Настоявшись вдосталь, испытывая при этом какое-то необъяснимое удовольствие, Комлев так же бесшумно, скользким шагом, вернулся к костру и, довольно хихикая про себя, начал мешать в котелке кашу. «Ишь ты, золотое ушко… Хы… Соболишка поздравить пришел. Вот дает начальник», — улыбался Комлев высмотренным строчкам из письма Многоярова.
Многояров дописал письмо, сложил листки вчетверо и положил меж страничками в дневник. Вернувшись в Буньское, он отошлет письмо домой в Москву. Это будет последнее с полевой базы, потом он отправит телеграмму. А потом будет самолет маленький, побольше и, наконец, большой, который придут встречать все четверо его родных людей. И старшая — Мила, поцеловав отца, обязательно скажет: «Папка, немедленно побрейся! Ты так старый». И они все вместе пойдут сначала в аэропортовскую парикмахерскую, а Танюшка, взобравшись к нему на руки, будет жалеть бороду и гладить ее ручонками. Васята заворчит, что на следующий год в Москве не останется и, как Мила и отец, тоже уйдет в поле. И только Нина будет молчать и тихо-тихо улыбаться, крепко прижавшись плечом к его руке…
— Алексей Николаич, кушать подано.
Комлев подвинул котелок с кашей, с густо замешанной в ней свиной тушенкой, сел, по-восточному поджав ноги, и вдруг сморщился вроде бы от неожиданной боли.
— Ого, нынче гречневая.
Ели из одного котелка, соблюдая очередь, степенно, без разговоров.

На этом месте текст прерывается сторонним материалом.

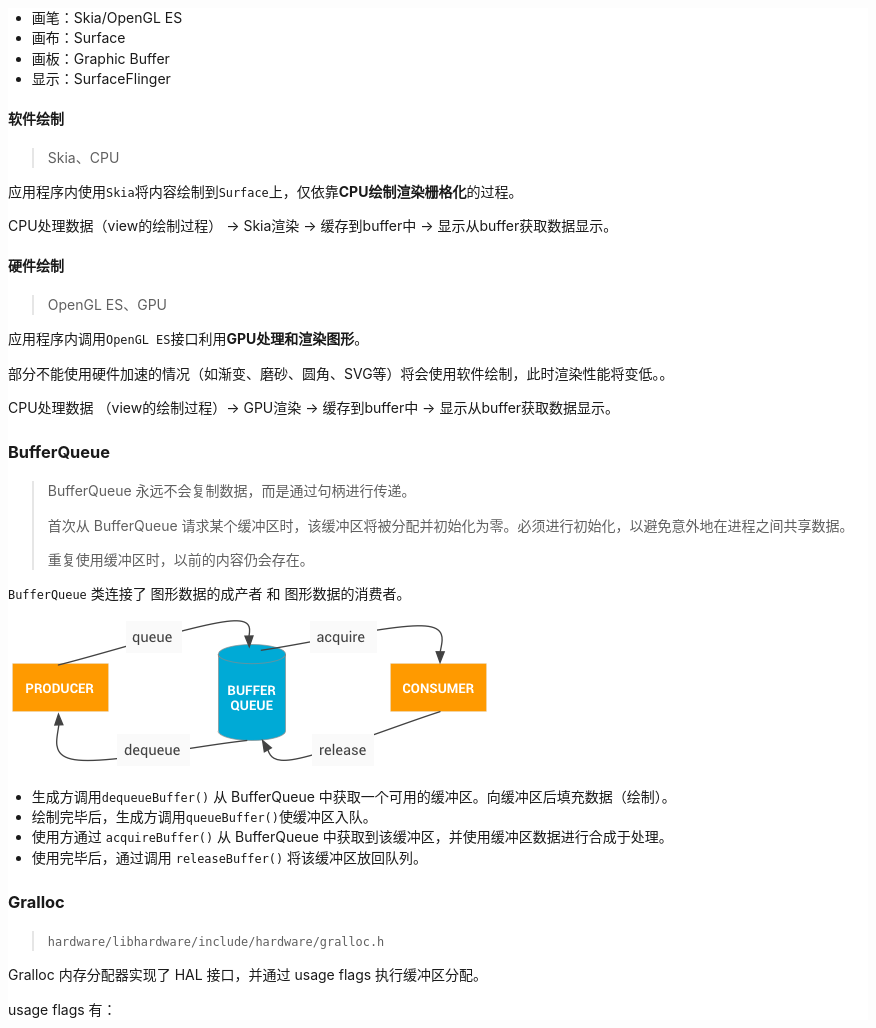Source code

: * 画笔：Skia/OpenGL ES
* 画布：Surface
* 画板：Graphic Buffer
* 显示：SurfaceFlinger

#### 软件绘制

> Skia、CPU

应用程序内使用`Skia`将内容绘制到`Surface`上，仅依靠**CPU绘制渲染栅格化**的过程。

CPU处理数据（view的绘制过程） -> Skia渲染 -> 缓存到buffer中 -> 显示从buffer获取数据显示。

#### 硬件绘制

> OpenGL ES、GPU

应用程序内调用`OpenGL ES`接口利用**GPU处理和渲染图形**。

部分不能使用硬件加速的情况（如渐变、磨砂、圆角、SVG等）将会使用软件绘制，此时渲染性能将变低。。

CPU处理数据 （view的绘制过程）-> GPU渲染 -> 缓存到buffer中 -> 显示从buffer获取数据显示。

### BufferQueue

> BufferQueue 永远不会复制数据，而是通过句柄进行传递。
>
> 首次从 BufferQueue 请求某个缓冲区时，该缓冲区将被分配并初始化为零。必须进行初始化，以避免意外地在进程之间共享数据。
>
> 重复使用缓冲区时，以前的内容仍会存在。

`BufferQueue` 类连接了 图形数据的成产者 和 图形数据的消费者。

![BufferQueue 通信过程](./Android%E7%9A%84%E5%9B%BE%E5%83%8F%E6%9E%B6%E6%9E%84.assets/bufferqueue.png)



* 生成方调用`dequeueBuffer()` 从 BufferQueue 中获取一个可用的缓冲区。向缓冲区后填充数据（绘制）。
* 绘制完毕后，生成方调用`queueBuffer()`使缓冲区入队。
* 使用方通过 `acquireBuffer()` 从 BufferQueue 中获取到该缓冲区，并使用缓冲区数据进行合成于处理。
* 使用完毕后，通过调用 `releaseBuffer()` 将该缓冲区放回队列。

### Gralloc

> `hardware/libhardware/include/hardware/gralloc.h`

Gralloc 内存分配器实现了 HAL 接口，并通过 usage flags 执行缓冲区分配。

usage flags 有：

И чай был нынешним утром на славу — душистый, чуть-чуть вяжущий от распаренной кислицы. Пили много, чтобы хватило на весь день, чтобы не застала жажда на ходу.
Нынешний день не обещал Комлеву ничего хорошего. В маршруте он должен был отбирать металлометрические пробы, бить шурф, делать береговую расчистку — работу эту он не любил. В таких маршрутах мрачнел, становился раздражительным. Другое дело, когда предстояло шлиховать, отбирать самые дисперсные «хвостики», с утра до вечера полоскаться в ручьях и реках. Тут его никто не мог перещеголять.
— Моя стихия — вода, — говорил Комлев, выбивая дробь на легком, лаково отполированном лотке.